The Pain of Reformation argues that Edmund Spenser's 1590 Faerie
Queene represents an extended meditation on emerging notions of
physical, social, and affective vulnerability in Renaissance
England. Histories of violence, trauma, and injury have dominated
literary studies, often obscuring vulnerability, or an openness to
sensation, affect, and aesthetics that includes a wide range of
pleasures and pains. This book approaches early modern sensations
through the rubric of the vulnerable body, explores the emergence
of notions of shared vulnerability, and illuminates a larger
constellation of masculinity and ethics in post-Reformation
England. Spenser's era grappled with England's precarious political
position in a world tense with religious strife and fundamentally
transformed by the doctrinal and cultural sea changes of the
Reformation, which had serious implications for how masculinity,
affect, and corporeality would be experienced and represented.

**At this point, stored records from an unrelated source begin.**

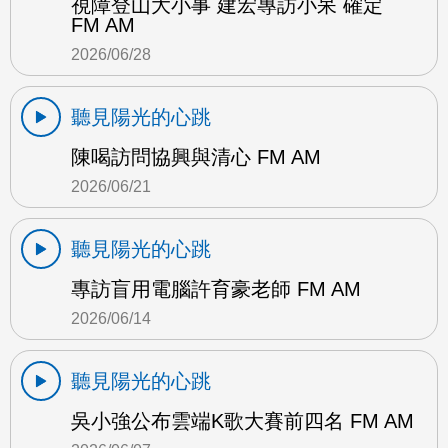
視障登山大小事 建宏專訪小呆 確定
FM AM
2026/06/28
聽見陽光的心跳
陳喝訪問協興與清心 FM AM
2026/06/21
聽見陽光的心跳
專訪盲用電腦許育豪老師 FM AM
2026/06/14
聽見陽光的心跳
吳小強公布雲端K歌大賽前四名 FM AM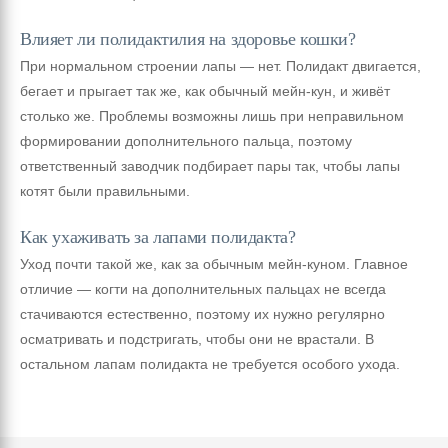
Влияет ли полидактилия на здоровье кошки?
При нормальном строении лапы — нет. Полидакт двигается,
бегает и прыгает так же, как обычный мейн-кун, и живёт
столько же. Проблемы возможны лишь при неправильном
формировании дополнительного пальца, поэтому
ответственный заводчик подбирает пары так, чтобы лапы
котят были правильными.
Как ухаживать за лапами полидакта?
Уход почти такой же, как за обычным мейн-куном. Главное
отличие — когти на дополнительных пальцах не всегда
стачиваются естественно, поэтому их нужно регулярно
осматривать и подстригать, чтобы они не врастали. В
остальном лапам полидакта не требуется особого ухода.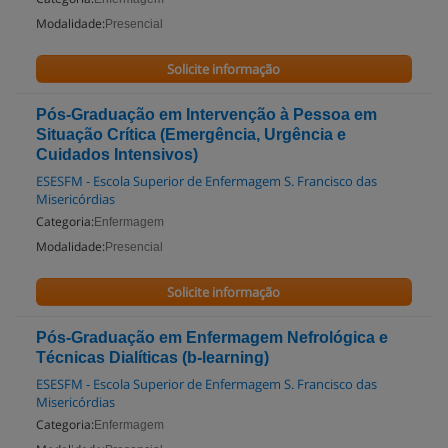
Modalidade:
Presencial
Solicite informação
Pós-Graduação em Intervenção à Pessoa em
Situação Crítica (Emergência, Urgência e
Cuidados Intensivos)
ESESFM - Escola Superior de Enfermagem S. Francisco das
Misericórdias
Categoria:
Enfermagem
Modalidade:
Presencial
Solicite informação
Pós-Graduação em Enfermagem Nefrológica e
Técnicas Dialíticas (b-learning)
ESESFM - Escola Superior de Enfermagem S. Francisco das
Misericórdias
Categoria:
Enfermagem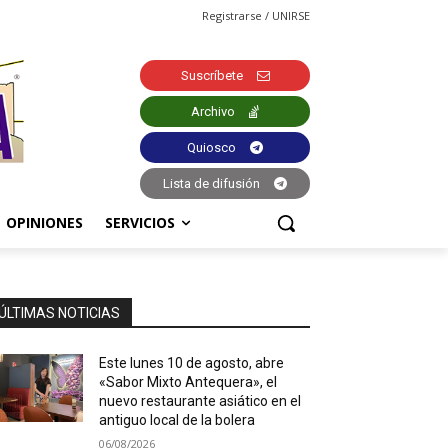
Registrarse / UNIRSE
Suscríbete
Archivo
Quiosco
Lista de difusión
OPINIONES
SERVICIOS
ÚLTIMAS NOTICIAS
Este lunes 10 de agosto, abre
«Sabor Mixto Antequera», el
nuevo restaurante asiático en el
antiguo local de la bolera
06/08/2026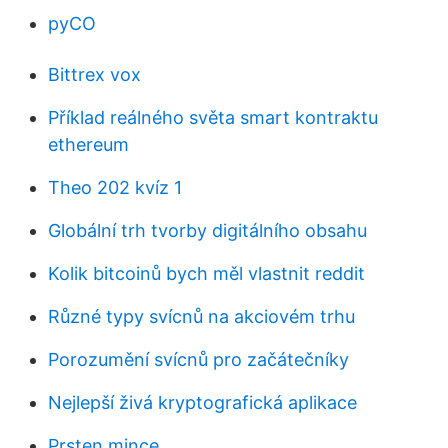
pyCO
Bittrex vox
Příklad reálného světa smart kontraktu
ethereum
Theo 202 kvíz 1
Globální trh tvorby digitálního obsahu
Kolik bitcoinů bych měl vlastnit reddit
Různé typy svícnů na akciovém trhu
Porozumění svícnů pro začátečníky
Nejlepší živá kryptografická aplikace
Prsten mince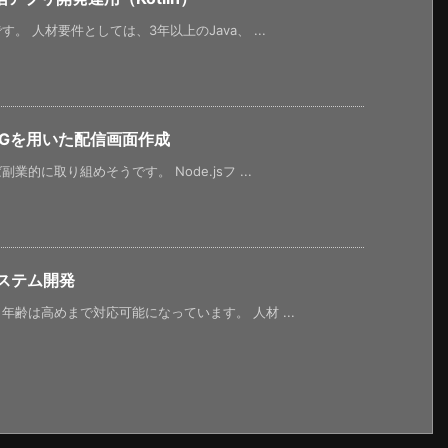
 人材要件としては、3年以上のJava、 ...
CGを用いた配信画面作成
に取り組めそうです。 Node.jsフ ...
ステム開発
齢は高めまで対応可能になっています。 人材 ...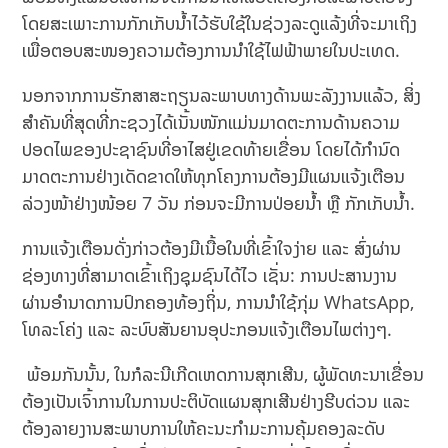
ໂດຍສະເພາະການກັກເກັບນໍ້າໄວ້ຮັບໃຊ້ໃນຊ່ວງລະດູແລ້ງທີ່ຈະມາເຖິງ
ເພື່ອຕອບສະໜອງຄວາມຕ້ອງການນຳໃຊ້ໄຟຟ້າພາຍໃນປະເທດ.
ນອກຈາກການຮັກສາສະຖຽນລະພາບທາງດ້ານພະລັງງານແລ້ວ, ສິ່ງ
ສຳຄັນທີ່ສຸດທີ່ກະຊວງໄດ້ເນັ້ນໜັກແມ່ນມາດຕະການດ້ານຄວາມ
ປອດໄພຂອງປະຊາຊົນທີ່ອາໄສຢູ່ເຂດທ້າຍເຂື່ອນ ໂດຍໄດ້ກຳນົດ
ມາດຕະການຢ່າງເດັດຂາດໃຫ້ທຸກໂຄງການຕ້ອງມີແຜນແຈ້ງເຕືອນ
ລ່ວງໜ້າຢ່າງໜ້ອຍ 7 ວັນ ກ່ອນຈະມີການປ່ອຍນໍ້າ ຫຼື ກັກເກັບນໍ້າ.
ການແຈ້ງເຕືອນດັ່ງກ່າວຕ້ອງມີເນື້ອໃນທີ່ເຂົ້າໃຈງ່າຍ ແລະ ສົ່ງຜ່ານ
ຊ່ອງທາງທີ່ສາມາດເຂົ້າເຖິງຊຸມຊົນໄດ້ໄວ ເຊັ່ນ: ການປະສານງານ
ຜ່ານອຳນາດການປົກຄອງທ້ອງຖິ່ນ, ການນຳໃຊ້ກຸ່ມ WhatsApp,
ໂທລະໂຄ່ງ ແລະ ລະບົບສັນຍານອຸປະກອນແຈ້ງເຕືອນໄພຕ່າງໆ.
ພ້ອມກັນນັ້ນ, ໃນກໍລະນີເກີດເຫດການສຸກເສີນ, ຜູ້ພັດທະນາເຂື່ອນ
ຕ້ອງເປັນເຈົ້າການໃນການປະຕິບັດແຜນສຸກເສີນຢ່າງຮີບດ່ວນ ແລະ
ຕ້ອງລາຍງານສະພາບການໃຫ້ຄະນະກຳມະການຄຸ້ມຄອງລະດັບ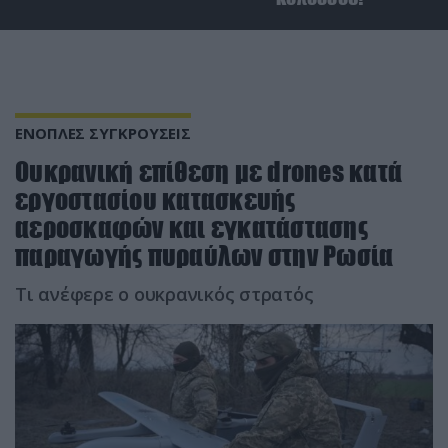
ΕΝΟΠΛΕΣ ΣΥΓΚΡΟΥΣΕΙΣ
Ουκρανική επίθεση με drones κατά
εργοστασίου κατασκευής
αεροσκαφών και εγκατάστασης
παραγωγής πυραύλων στην Ρωσία
Τι ανέφερε ο ουκρανικός στρατός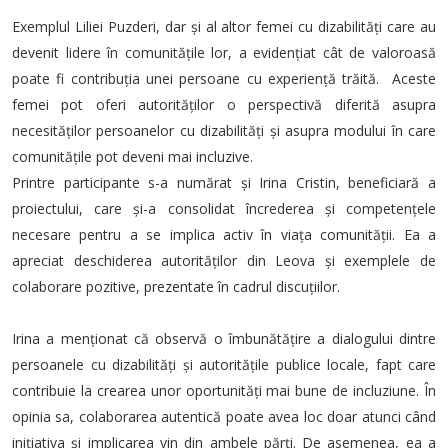
Exemplul Liliei Puzderi, dar și al altor femei cu dizabilități care au
devenit lidere în comunitățile lor, a evidențiat cât de valoroasă
poate fi contribuția unei persoane cu experiență trăită. Aceste
femei pot oferi autorităților o perspectivă diferită asupra
necesităților persoanelor cu dizabilități și asupra modului în care
comunitățile pot deveni mai incluzive.
Printre participante s-a numărat și Irina Cristin, beneficiară a
proiectului, care și-a consolidat încrederea și competențele
necesare pentru a se implica activ în viața comunității. Ea a
apreciat deschiderea autorităților din Leova și exemplele de
colaborare pozitive, prezentate în cadrul discuțiilor.
Irina a menționat că observă o îmbunătățire a dialogului dintre
persoanele cu dizabilități și autoritățile publice locale, fapt care
contribuie la crearea unor oportunități mai bune de incluziune. În
opinia sa, colaborarea autentică poate avea loc doar atunci când
inițiativa și implicarea vin din ambele părți. De asemenea, ea a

Intimations of vulnerability often collided with the tropes of
heroic poetry, producing a combination of defensiveness, anxiety,
and shame. It has been easy to identify predictably violent
formations of early modern masculinity but more difficult to see
Renaissance literature as an exploration of vulnerability. The
underside of representations of violence in Spenser's poetry was a
contemplation of the precarious lives of subjects in
post-Reformation England. Spenser's adoption of the allegory of
Venus disarming Mars, understood in Renaissance Europe as an
allegory of peace, indicates that The Faerie Queene is a heroic
poem that militates against forms of violence and war that
threatened to engulf Europe and devastate an England eager to
militarize in response to perceived threats from within and
without. In pursuing an analysis, disarmament, and redefinition of
masculinity in response to a sense of shared vulnerability,
Spenser's poem reveals itself to be a vital archive of the way
gender, violence, pleasure, and pain were understood.